Please let me know what you guys think.
 
Please let me know what you guys think.

It sometimes happens that placing a frame of brood into a colony that has been queenless for a long time triggers workers to start laying and, they can lay one egg per cell perfectly placed in the bottom of the cells as if layed by a queen.
 
I decided to combine the Q+ nuc and the Q- hive, had my plan, everything ready, but you are all gonna laugh, when I opened the Q- hive last week end and inspected the frame where I had put the strip test, I saw eggs, yes, eggs in cells, not multiple eggs in one cell as one would expect with drone laying workers, but 1 egg per cell. I was shocked lool, and the queen cell is still there and nicely capped. These bees are amazing, you plan things, and they always come up with something different.
My theory : they managed to raise a queen last September when the queen died (I remember seeing a nice queen cell) , but she never got the opportunity to mate, then when I did put a bit of brood in the hive 13 days ago, somehow the virgin queen decided to start to lay probably between last Friday and Sunday , but I think it will be drone brood, lets see.
Please let me know what you guys think.

Blimey why can they never let you think that you know what your doing. My test frame went in on Sunday but the forecast is not good now and we're away Sunday and Monday so I think I'm just going to have to leave them to it as I don't want to disturb a virgin queen. If they are queen + or queen - I don't think there is much else I can do. I'm probably going to leave them for six weeks and if they are still queen - I'll unite the left overs with my other hive.
 
thank you for these precious advice, so hard to choose though, I like the second option, but scared to combine the nuc with the big hive (never done it before), any risk of fighting between the bees or queen getting killed?
I have read that being queenless for months and smoking them a lot while doing the transfer should do the trick.
Don't see how to implement the newspaper method with a 14x12 brood box as I don't have another 14x12 brood box, and I am as well moving away from it, all my new equipment is standard national.
As well is it still too cold to do this, pulling out frames of brood and transferring them...?

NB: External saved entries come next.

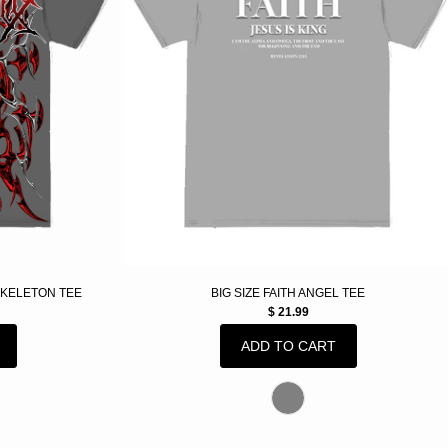
SKELETON TEE
BIG SIZE FAITH ANGEL TEE
$ 21.99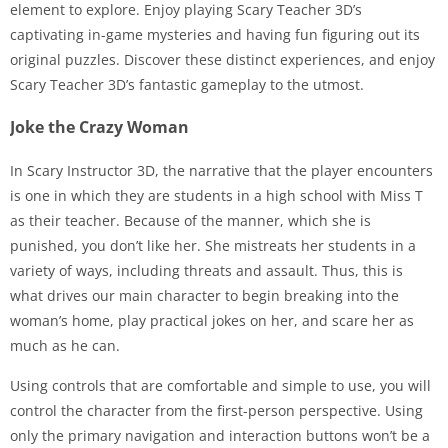
element to explore. Enjoy playing Scary Teacher 3D’s
captivating in-game mysteries and having fun figuring out its
original puzzles. Discover these distinct experiences, and enjoy
Scary Teacher 3D’s fantastic gameplay to the utmost.
Joke the Crazy Woman
In Scary Instructor 3D, the narrative that the player encounters
is one in which they are students in a high school with Miss T
as their teacher. Because of the manner, which she is
punished, you don’t like her. She mistreats her students in a
variety of ways, including threats and assault. Thus, this is
what drives our main character to begin breaking into the
woman’s home, play practical jokes on her, and scare her as
much as he can.
Using controls that are comfortable and simple to use, you will
control the character from the first-person perspective. Using
only the primary navigation and interaction buttons won’t be a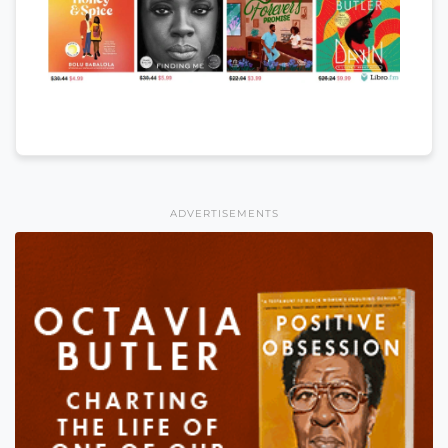
ADVERTISEMENTS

A squirt of air freshener in both hives and just add the frame. Trust me it works. No failures, no fighting. It is so easy and ylet's ou move frames around willy jolly
E
 
Well ... after three frames with eggs in them (Ok - the first one was all drone eggs so let's not count that as that was me ..) so they've had two more frames - capped the brood - mainly worker brood - perfectly but no queen cells ... twice they have done this.

Went in today ... and they are docile, storing nectar and pollen like it's their last meal - not showing any signs of being queenless - but no eggs... Nix .. No laying workers - no drone brood. I really don't get it. Still plenty of bees in there and no signs of robbing.

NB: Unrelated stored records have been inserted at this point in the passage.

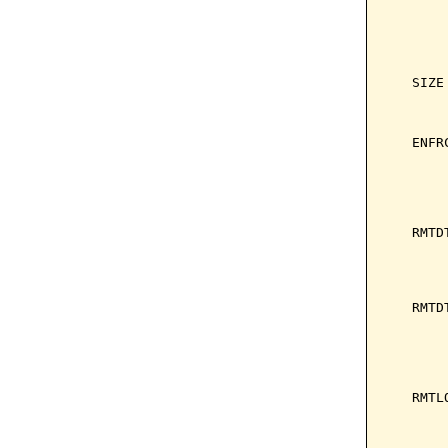
       
       
       
       
   SIZE
       
       
   ENFR
       
       
       
       
   RMTD
       
       
       
   RMTD
       
       
       
       
   RMTL
       
       
       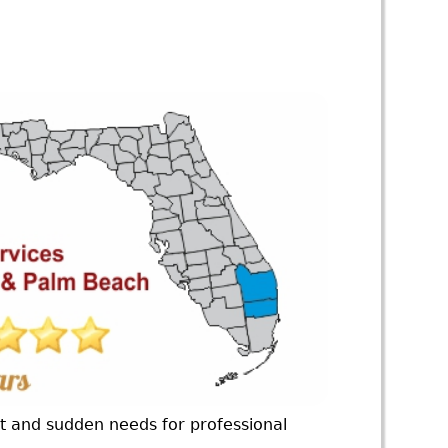
nt and sudden needs for professional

So ..one last chance - today I have them another frame with eggs and tiny larvae - some capped worker brood on it so they will have new bees in a few days as well. After this, if they don't start trying to make a queen they are going to get combined with another hive ...

Perhaps they know something I don't ? Perhaps they knew it was too early for a queen to be successfully mated ? Who knows ?.. I've also been through all the other hives today and apart from two uncharged play cups there's no signs of swarming in any of them ...secretly I was rather hoping that, perhaps a queen cell or two might be of use but they haven't obliged there either.

Finished off adding second supers to all hives now - first ones very heavy but onlly about a third of each frame capped. Not been much rape around me this year and I can't smell that distinctive odour you get when they are on the rape so I'm hoping it's going to be a nice spring multifloral honey again.